Data entries:
################

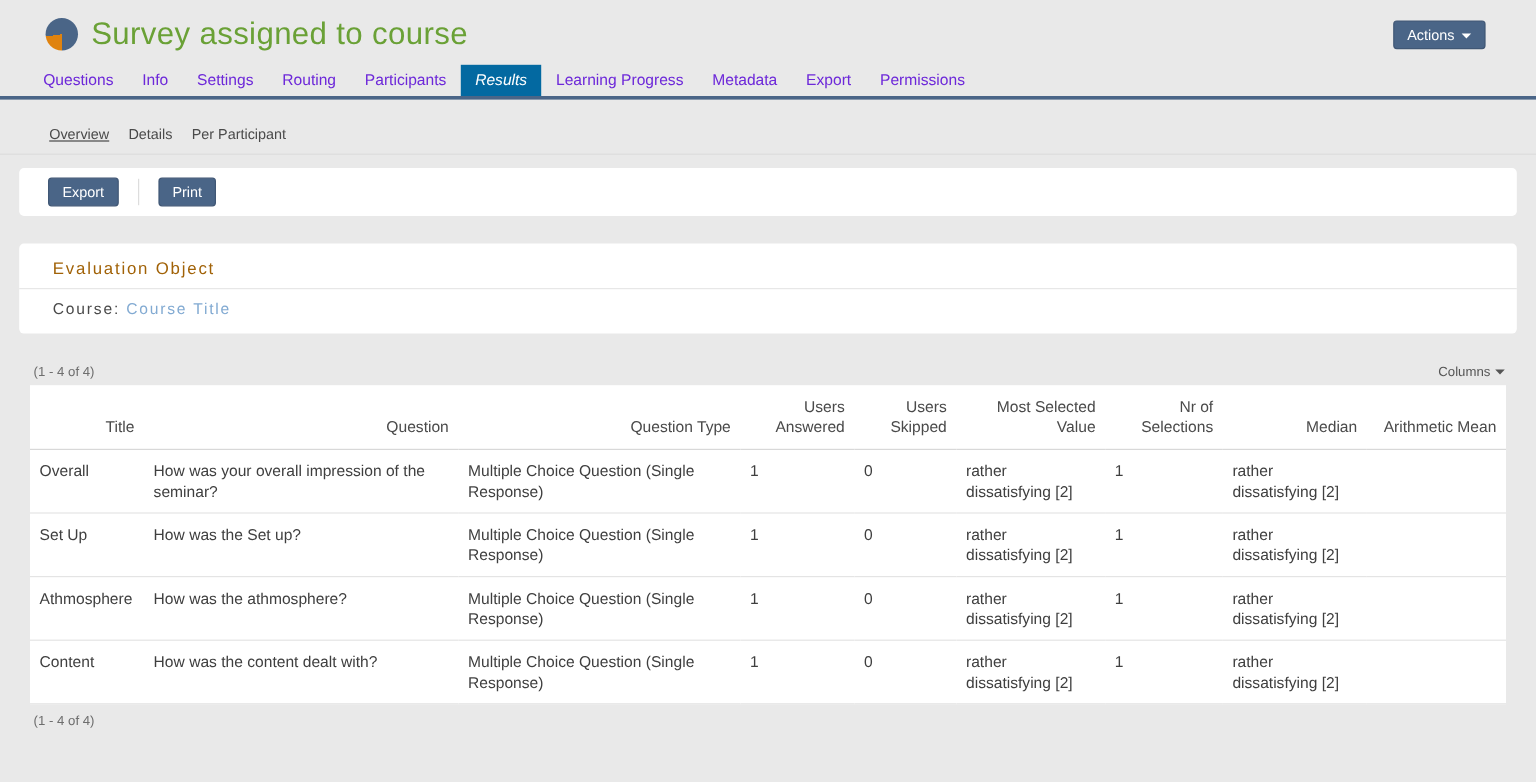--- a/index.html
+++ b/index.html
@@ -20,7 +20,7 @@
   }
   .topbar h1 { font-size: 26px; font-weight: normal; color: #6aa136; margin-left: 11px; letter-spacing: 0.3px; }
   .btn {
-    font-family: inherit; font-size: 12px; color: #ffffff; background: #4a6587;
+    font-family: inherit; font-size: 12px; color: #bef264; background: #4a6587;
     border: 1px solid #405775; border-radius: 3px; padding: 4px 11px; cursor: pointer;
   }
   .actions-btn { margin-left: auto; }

################

→ **What is being asked**: Among the lines above, some may include the string "color"; state how many, and nothing more.

→ **Exercise response**: 3